→ **What to produce**
Report the tally of lines featuring the word "tail" in the entries below, without anything else.

Start of Records provided

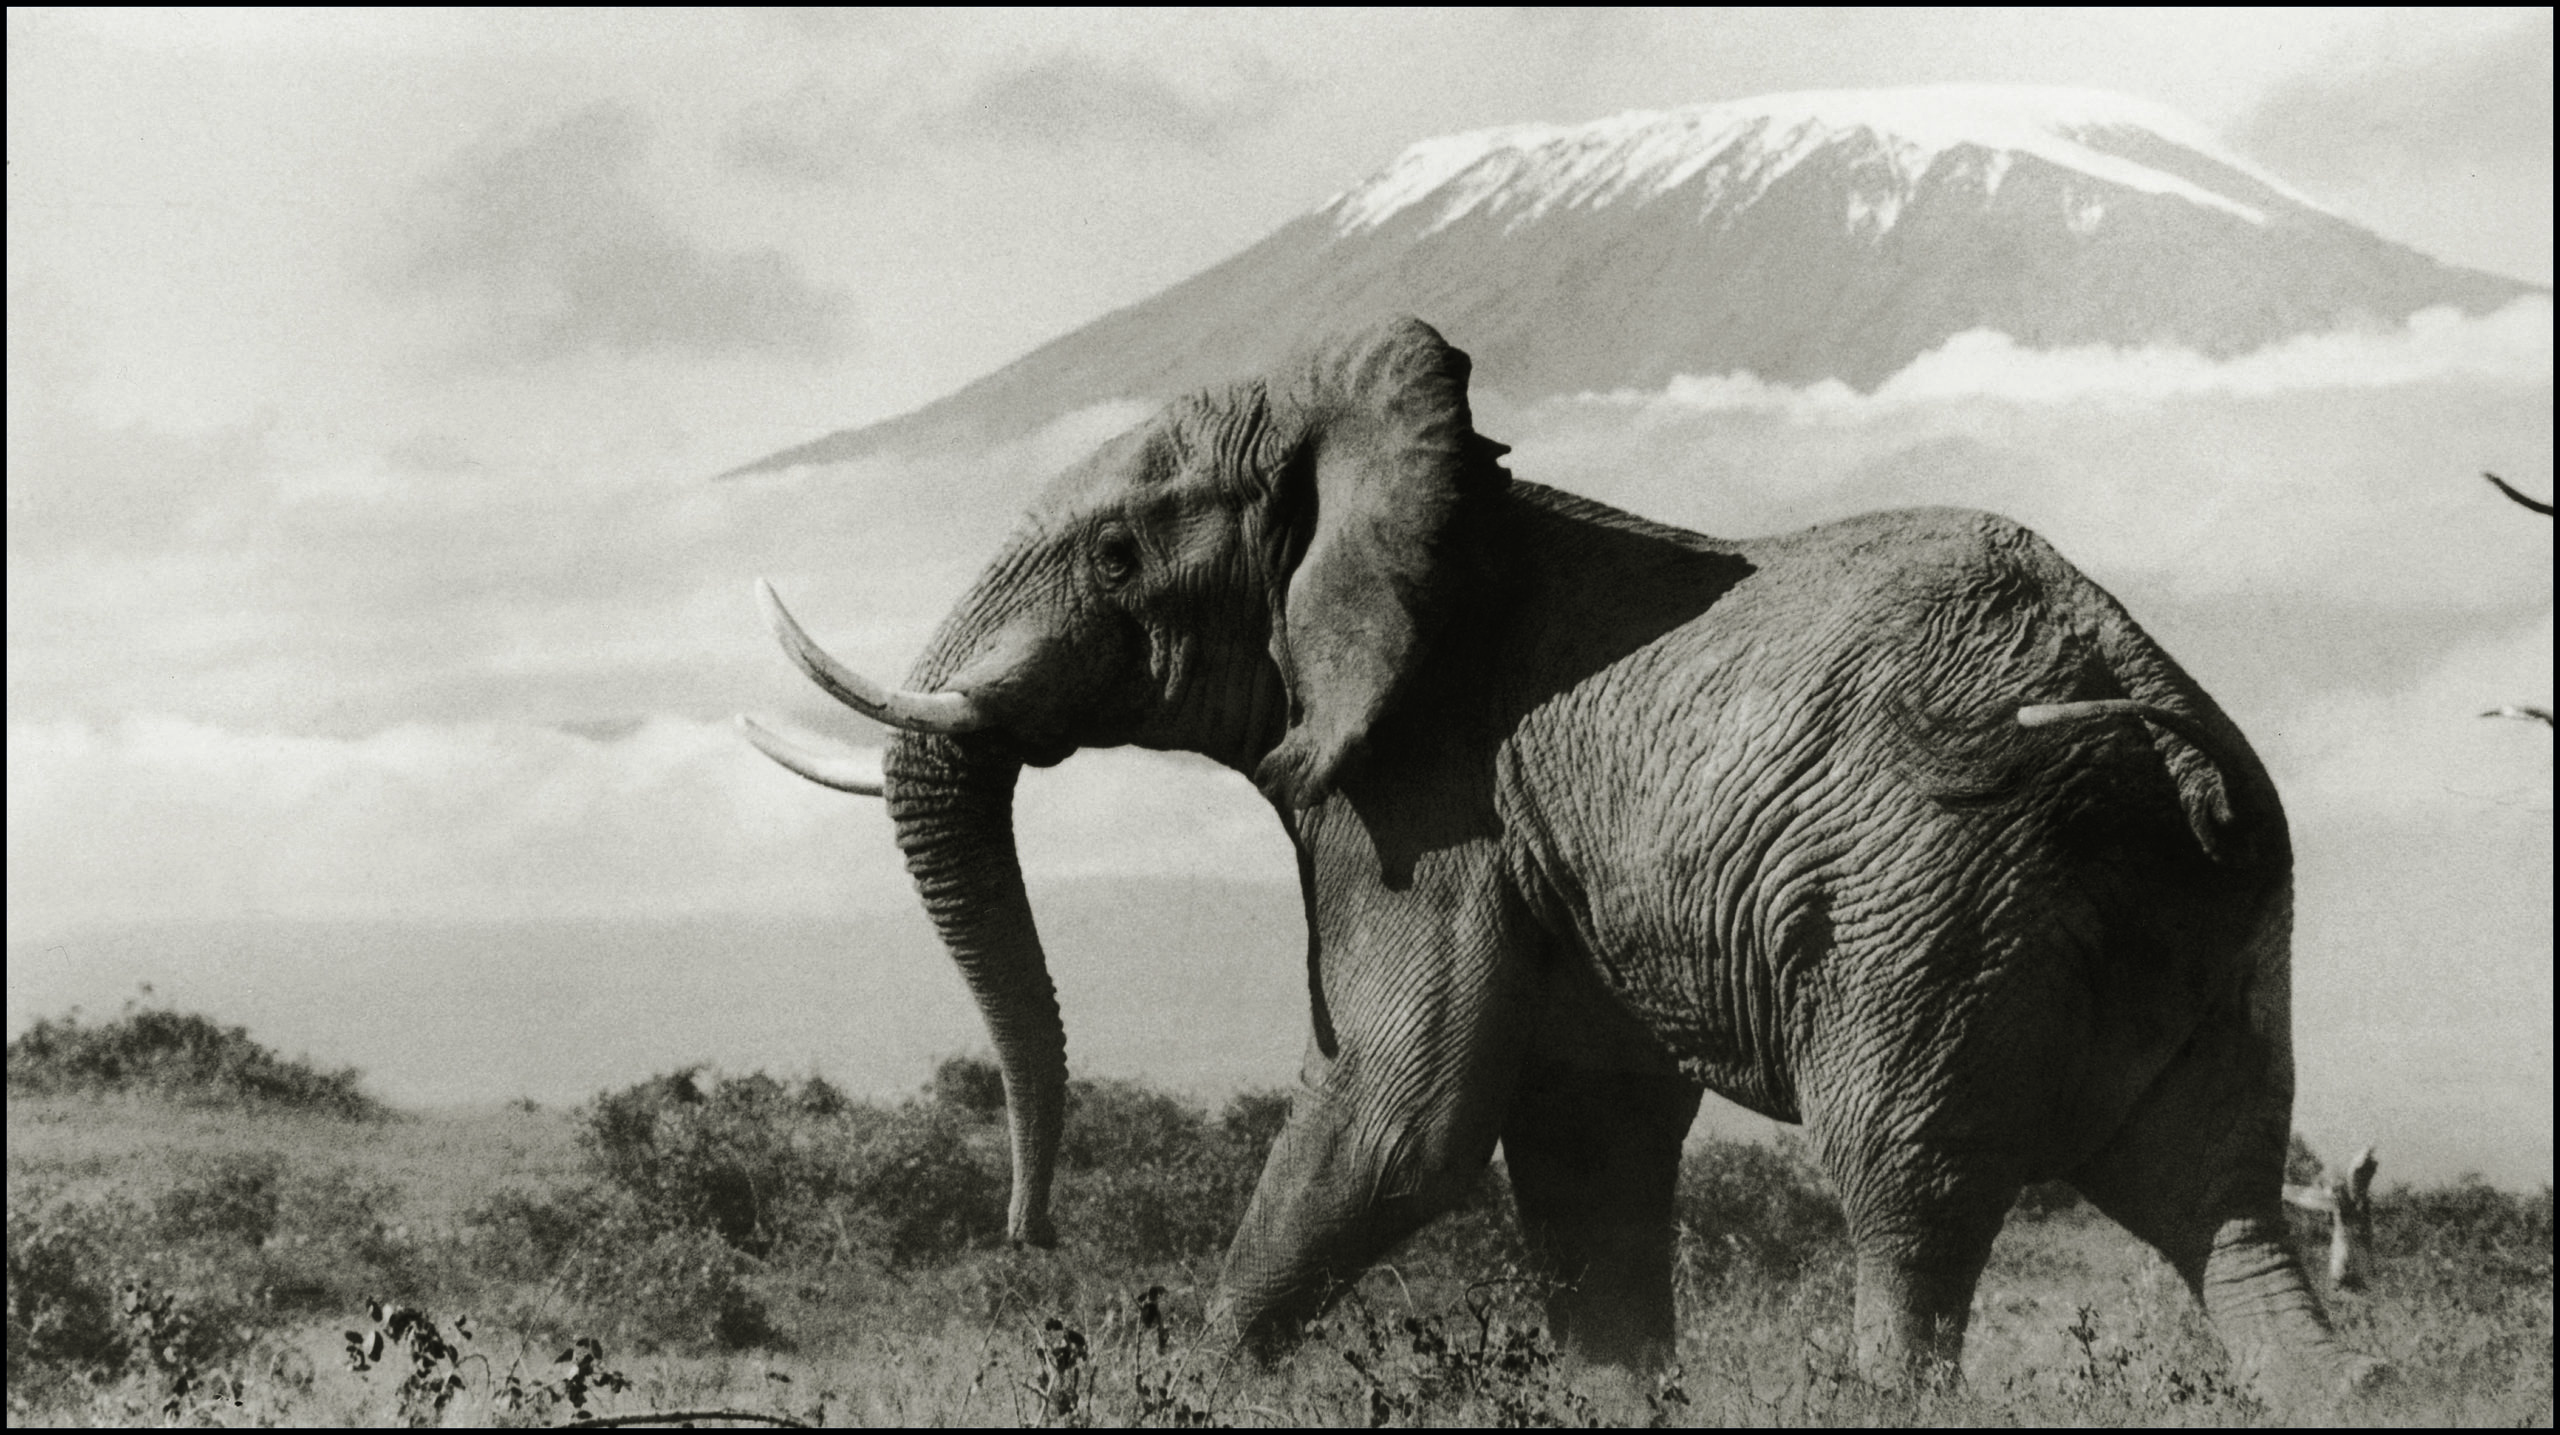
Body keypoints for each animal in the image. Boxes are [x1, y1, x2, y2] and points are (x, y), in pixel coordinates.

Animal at [742, 318, 2375, 1391]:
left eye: (1116, 558)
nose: (1029, 1234)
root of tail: (2149, 718)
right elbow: (1588, 1147)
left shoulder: (1430, 795)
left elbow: (1399, 1118)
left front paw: (1193, 1383)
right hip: (2218, 907)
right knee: (2220, 1197)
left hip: (1937, 894)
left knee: (1907, 1193)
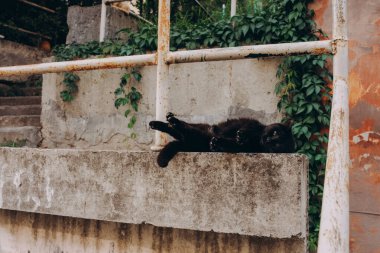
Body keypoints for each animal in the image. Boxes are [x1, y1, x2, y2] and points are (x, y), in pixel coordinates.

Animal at [150, 112, 296, 168]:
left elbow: (232, 144)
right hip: (200, 128)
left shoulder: (245, 148)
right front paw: (241, 135)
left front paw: (219, 143)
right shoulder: (251, 124)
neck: (256, 139)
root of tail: (187, 144)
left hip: (196, 136)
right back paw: (160, 122)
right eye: (275, 132)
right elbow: (245, 128)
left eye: (276, 145)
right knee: (176, 128)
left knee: (184, 130)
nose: (268, 139)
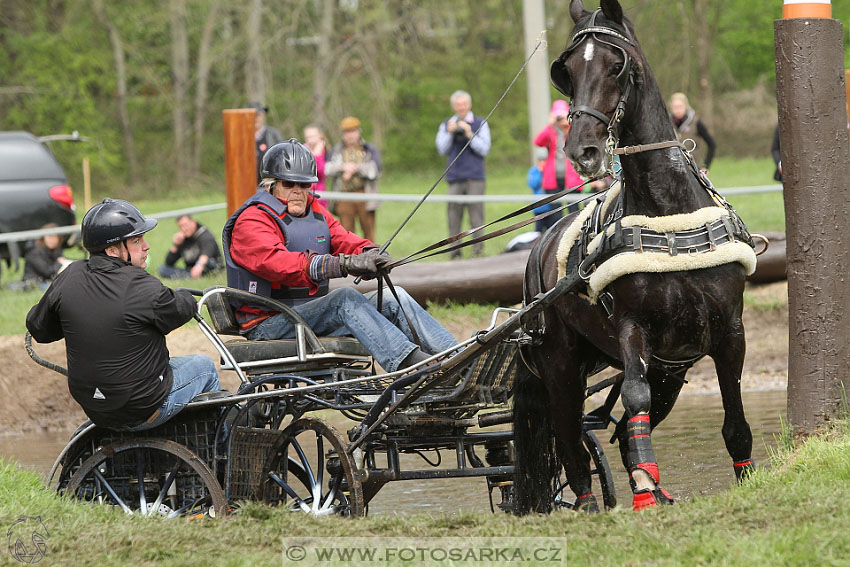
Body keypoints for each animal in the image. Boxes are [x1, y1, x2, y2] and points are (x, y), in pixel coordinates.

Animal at [510, 0, 756, 516]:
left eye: (615, 65)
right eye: (566, 71)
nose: (580, 149)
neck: (669, 214)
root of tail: (538, 249)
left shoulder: (729, 330)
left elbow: (735, 421)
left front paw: (745, 480)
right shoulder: (632, 329)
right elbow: (634, 396)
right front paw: (642, 490)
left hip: (671, 370)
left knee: (619, 433)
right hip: (561, 367)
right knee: (572, 441)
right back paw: (588, 503)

End of Records provided

→ **Completed exercise**
3